> **TASK INPUT**

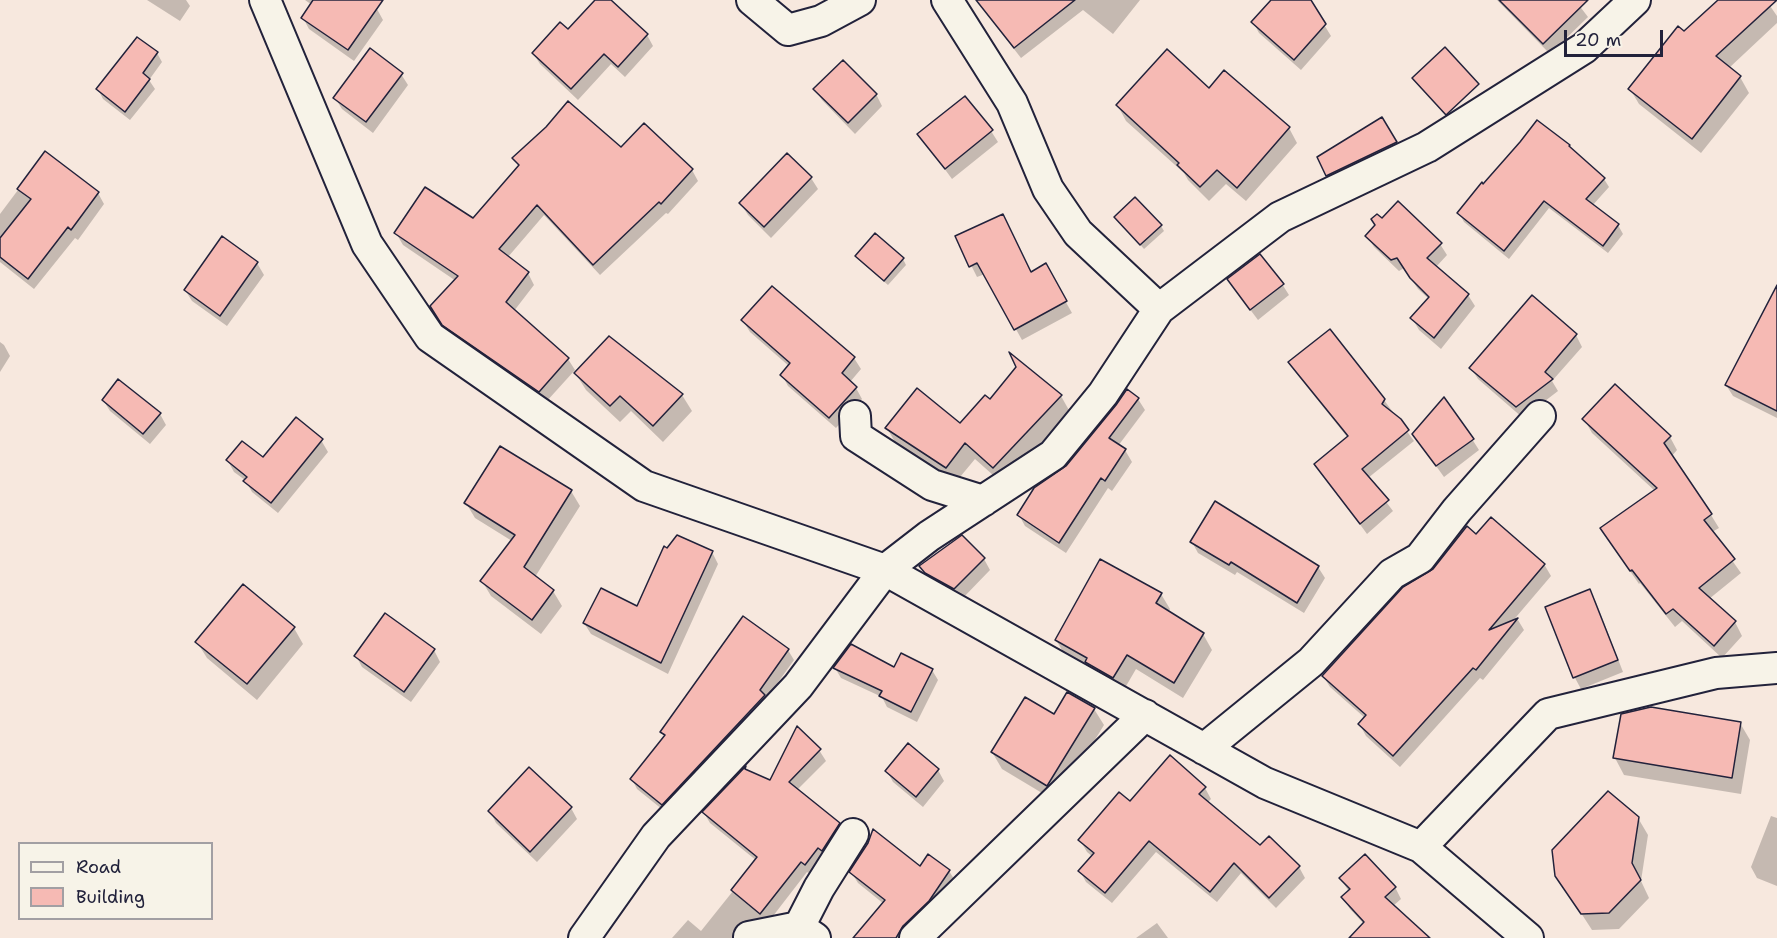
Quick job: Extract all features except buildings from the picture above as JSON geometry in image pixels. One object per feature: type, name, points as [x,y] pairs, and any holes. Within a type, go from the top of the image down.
[{"type":"street","points":[[265,0],[367,244],[430,337],[644,486],[885,570],[1265,783],[1421,847],[1528,938]]},
{"type":"street","points":[[752,0],[788,30],[820,21],[860,0]]},
{"type":"street","points":[[947,0],[1012,103],[1048,189],[1078,233],[1159,309]]},
{"type":"street","points":[[584,938],[656,836],[798,686],[885,570],[929,536],[1053,455],[1103,394],[1159,309],[1280,217],[1427,147],[1584,48],[1635,0]]},
{"type":"street","points":[[855,416],[856,436],[932,485],[984,501]]},
{"type":"street","points":[[1204,749],[1311,662],[1392,574],[1420,558],[1464,502],[1540,416]]},
{"type":"street","points":[[1421,847],[1548,714],[1716,673],[1773,673]]},
{"type":"street","points":[[915,938],[1144,716]]},
{"type":"street","points":[[749,937],[807,932],[819,888],[853,834]]}]
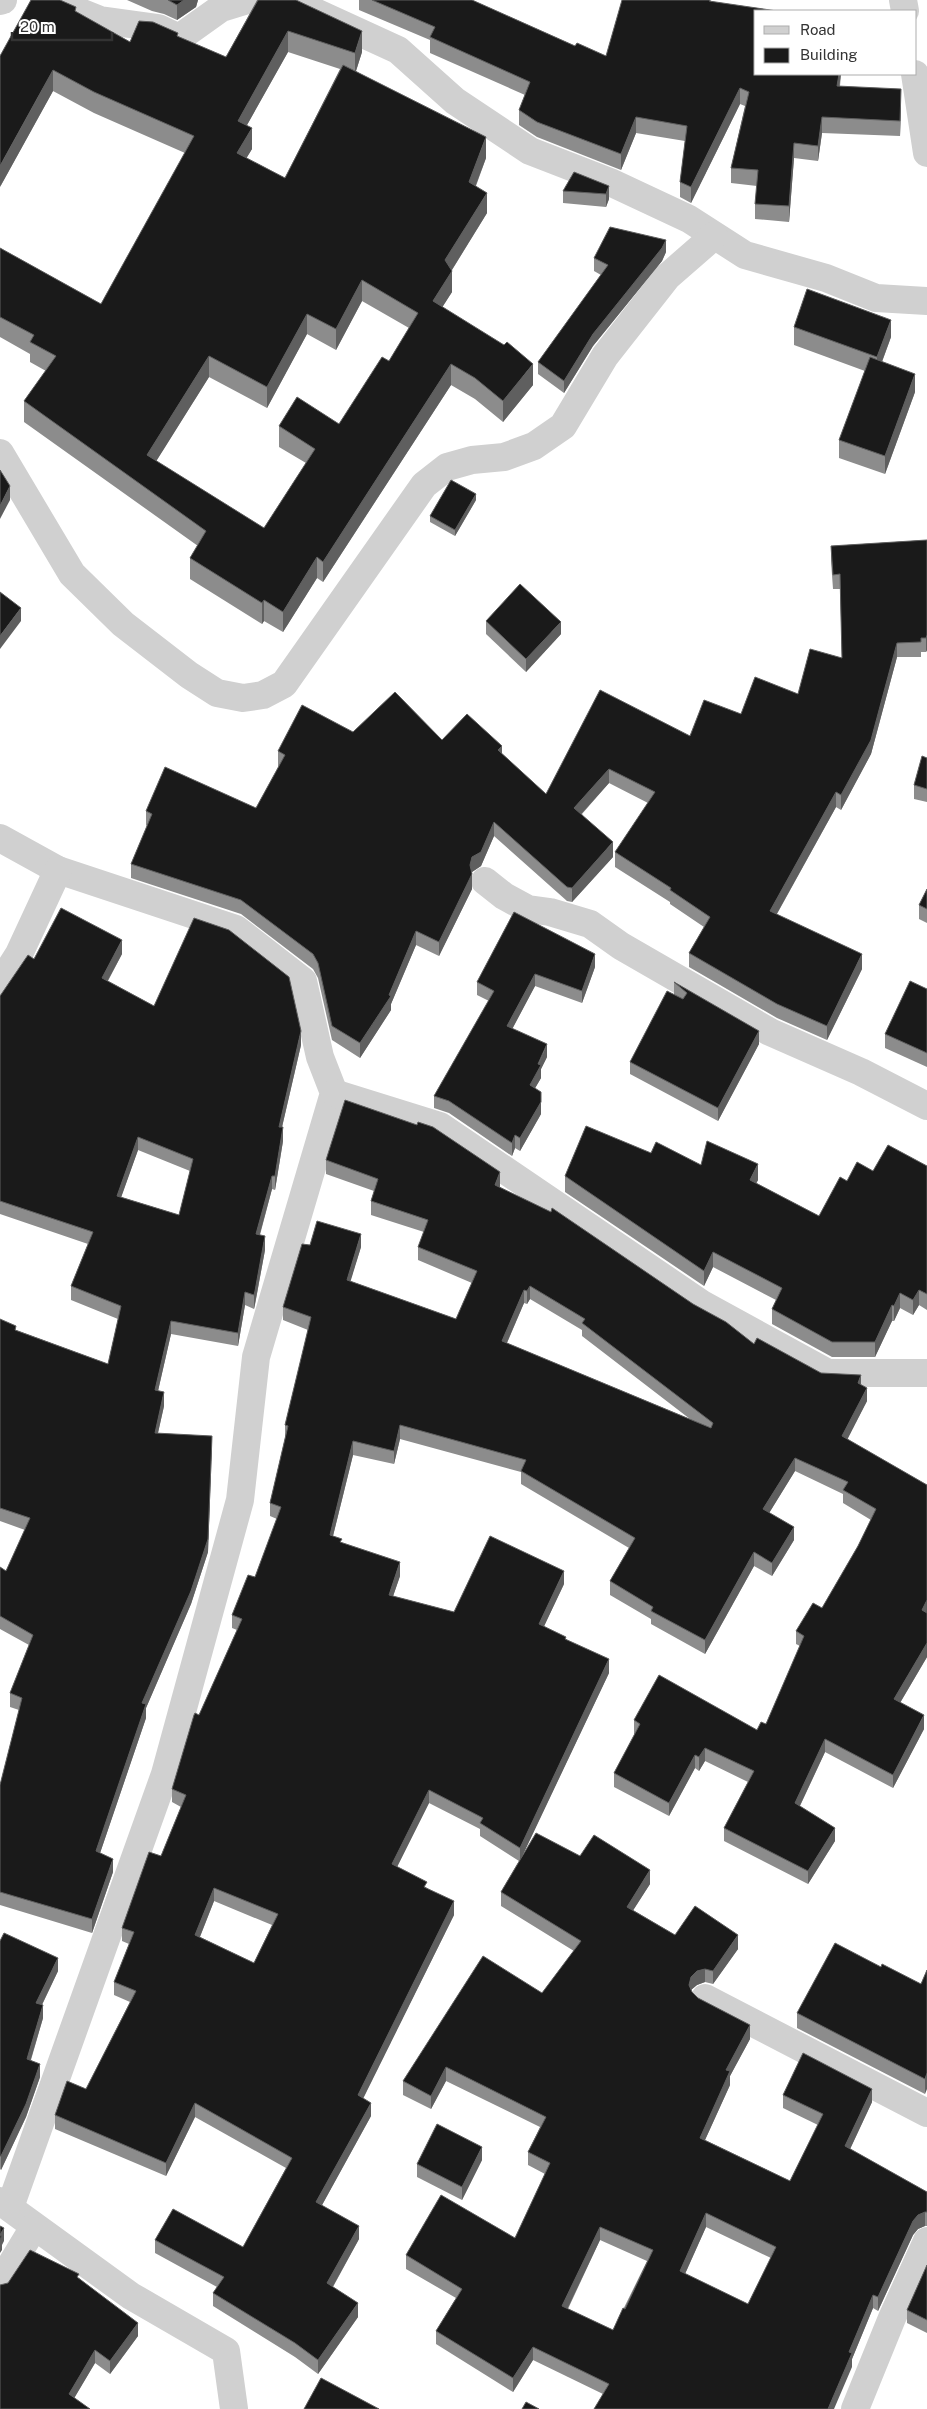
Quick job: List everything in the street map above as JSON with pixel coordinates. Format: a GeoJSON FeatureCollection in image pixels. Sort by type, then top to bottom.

> **THE PROBLEM**
Retype the records above exactly, leaving every picture out of your copy.

> **ANSWER BELOW**
Quick job: Extract all features except buildings from the picture above as JSON geometry in image pixels. One object per feature: type, name, points as [x,y] pairs, and any holes. Within a type, go from the top of the image down.
[{"type":"street","points":[[265,0],[367,244],[430,337],[644,486],[885,570],[1265,783],[1421,847],[1528,938]]},
{"type":"street","points":[[752,0],[788,30],[820,21],[860,0]]},
{"type":"street","points":[[947,0],[1012,103],[1048,189],[1078,233],[1159,309]]},
{"type":"street","points":[[584,938],[656,836],[798,686],[885,570],[929,536],[1053,455],[1103,394],[1159,309],[1280,217],[1427,147],[1584,48],[1635,0]]},
{"type":"street","points":[[855,416],[856,436],[932,485],[984,501]]},
{"type":"street","points":[[1204,749],[1311,662],[1392,574],[1420,558],[1464,502],[1540,416]]},
{"type":"street","points":[[1421,847],[1548,714],[1716,673],[1773,673]]},
{"type":"street","points":[[915,938],[1144,716]]},
{"type":"street","points":[[749,937],[807,932],[819,888],[853,834]]}]
Quick job: List everything in the street map above as JSON with pixel coordinates. Format: a GeoJSON FeatureCollection in image pixels. Sort by type, then top to bottom.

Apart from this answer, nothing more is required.